Гедонизм тоталитарных страстотерпцев проливает свет на феномен альголагнии — наслаждения болью. Обычное в психоаналитических штудиях выведение мазохизма из бессознательной потребности индивида в наказании[16], из его возвращения к инфантильному страху перед карой за промахи[17], может быть, и объясняет, почему существуют люди, испытывающие тягу к страданию, но не дает ответа на вопрос, как оно оборачивается для них радостью. Наказание, ниспосылающее самости наслаждение, постигает не ее как сосредоточенное на себе «я», а Другого в ней, интроецированного ею сопряженного субъекта (каковым могут быть отец, мать и прочие ближние). Боль достается моему «не-я», наслаждение — моему «я». Мазохист мстит тем лицам, в контакте с которыми он идентифицировал себя, за испытанные от них в детстве унижения. Он счастлив, оттого что в акте негативного обмена вернул им боль. Точно так же тоталитарный субъект ликующе жертвует собой, держа в бессознательном виктимизацию Другого — того, кто виноват перед ним, втянув его в историю, которой на самом деле надлежит быть завершенной в неисторическом бесклассовом обществе.[18]
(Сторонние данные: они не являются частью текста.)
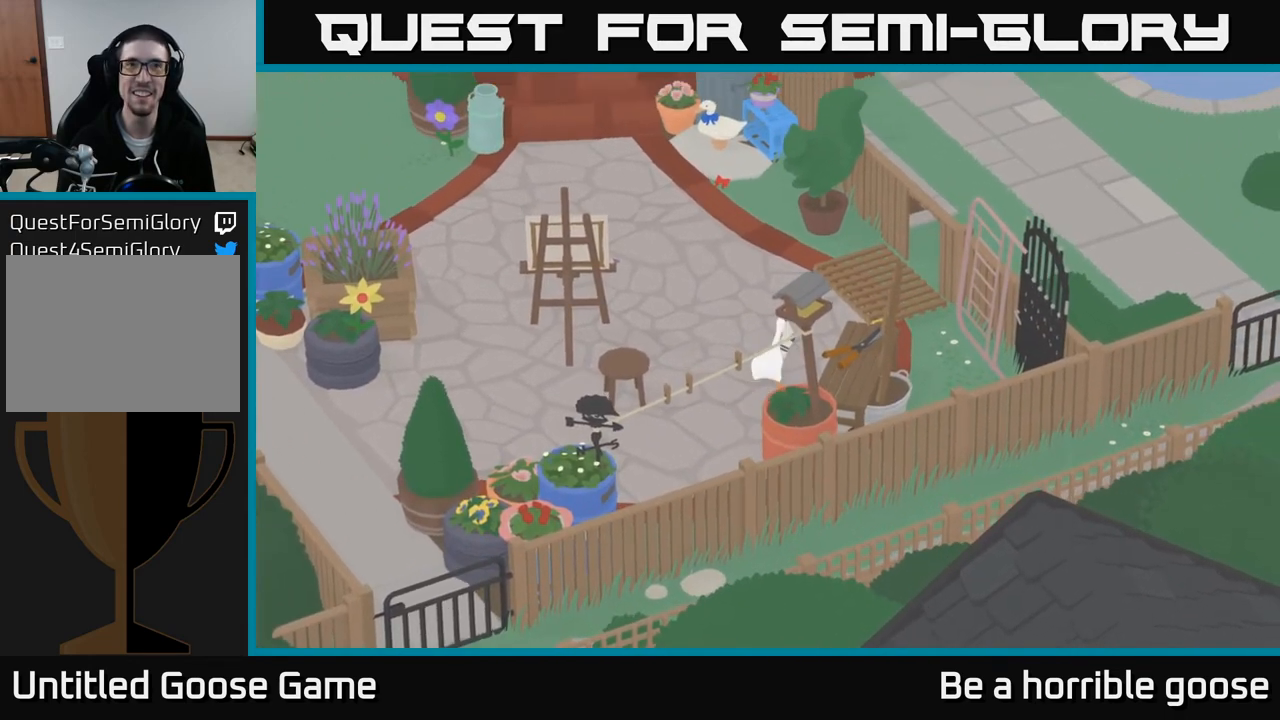
{"buttons": ["A"], "left_stick": "up-right", "right_stick": "center", "events": []}
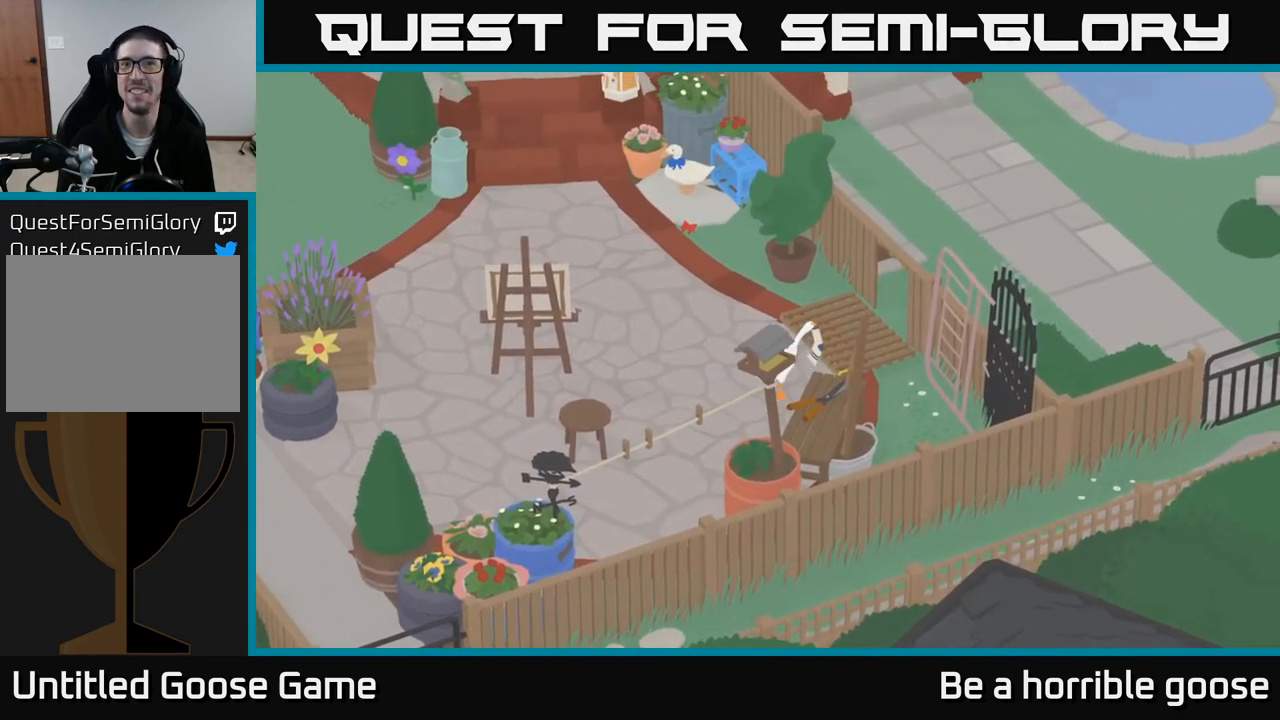
{"buttons": ["A"], "left_stick": "up-right", "right_stick": "center", "events": []}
Уместно еще раз обратиться к идеологии экологических партий. Постисторизм образца 1960—1970-х годов был отрицательной реакцией на идею конца истории, питавшую тоталитарную социокультуру (конечно, не только в Советской России). Новая эпоха в своей авангардной редакции допустила, что социокультурное строительство возможно и после финальной фазы всех предпринимавшихся человеком преобразований своего бытия-в-мире, и отбросила от себя как тоталитарную альголагнию, так и консюмеризм, в котором погрязло капиталистическое «общество спектакля». В воззрениях же «зеленых» возрождается как будто уже забытый субъект, карающий себя самоограничениями за чужие грехи — на сей раз перед природой. Но экологический человек, в отличие от тоталитарного, не устремлен в будущее, а предотвращает его катастрофический приход. В презентистской форме постисторизм второго призыва безбудущностен. В экологической версии он ищет будущее в прошедшем.
4
Как можно было убедиться, философия, обсуждавшая многие века напролет с разными доводами, почему гедонизм должен быть принят или не принят, не удосужилась разобраться, в чем, собственно, состоит сущность наслаждения, каков его смысл (в лучшем случае оно объявлялось попросту неотъемлемым от человеческой природы). Аристотель был прав: в эйфорию ввергает нас любое достижение цели. Самосознание делает нас автообъектными существами. Каков бы ни был внешний объект, на который направляются наши действия, обладание им приводит мир в согласие с самообладанием, конституирующим субъекта. Мы интенциональны, руководимы желаниями из имманентной нам посессивности, из неустранимости наличествующего в нас собственного Другого. Я хочу иного, чем то, что есть, ибо иное заявляет о себе во мне. В конечном счете желают быть-в-истории, в нарастании инаковости. История продолжается, несмотря на то что, добившись своего, мы обрекли себя на конечность. Финализм движущих нас желаний антитетичен смертности наших тел. Человек имеет цель в себе в сопротивлении Танатосу. Следует различать наслаждение-удовольствие и гораздо более широкое по смысловому охвату удовлетворение от выполненного задания, поставленного нам желанием. Наслаждение — удовлетворение особого сорта, возникающее тогда, когда заполученный самостью объект становится ее всем, заполняет ее до предела, временно парализует ее субъектное «я». Оно не нуждается более в выходе из себя ради приложения желания к новым объектам. Что именно вызывает наслаждение, не зависит от ценности, которая внутренне присуща объекту или которую он имеет для других — в социальном его обращении. Голодному достаточна для эйфории корка хлеба, любителю символов социального престижа понадобится для того же стейк из мраморной говядины, запеченный в сусальном золоте.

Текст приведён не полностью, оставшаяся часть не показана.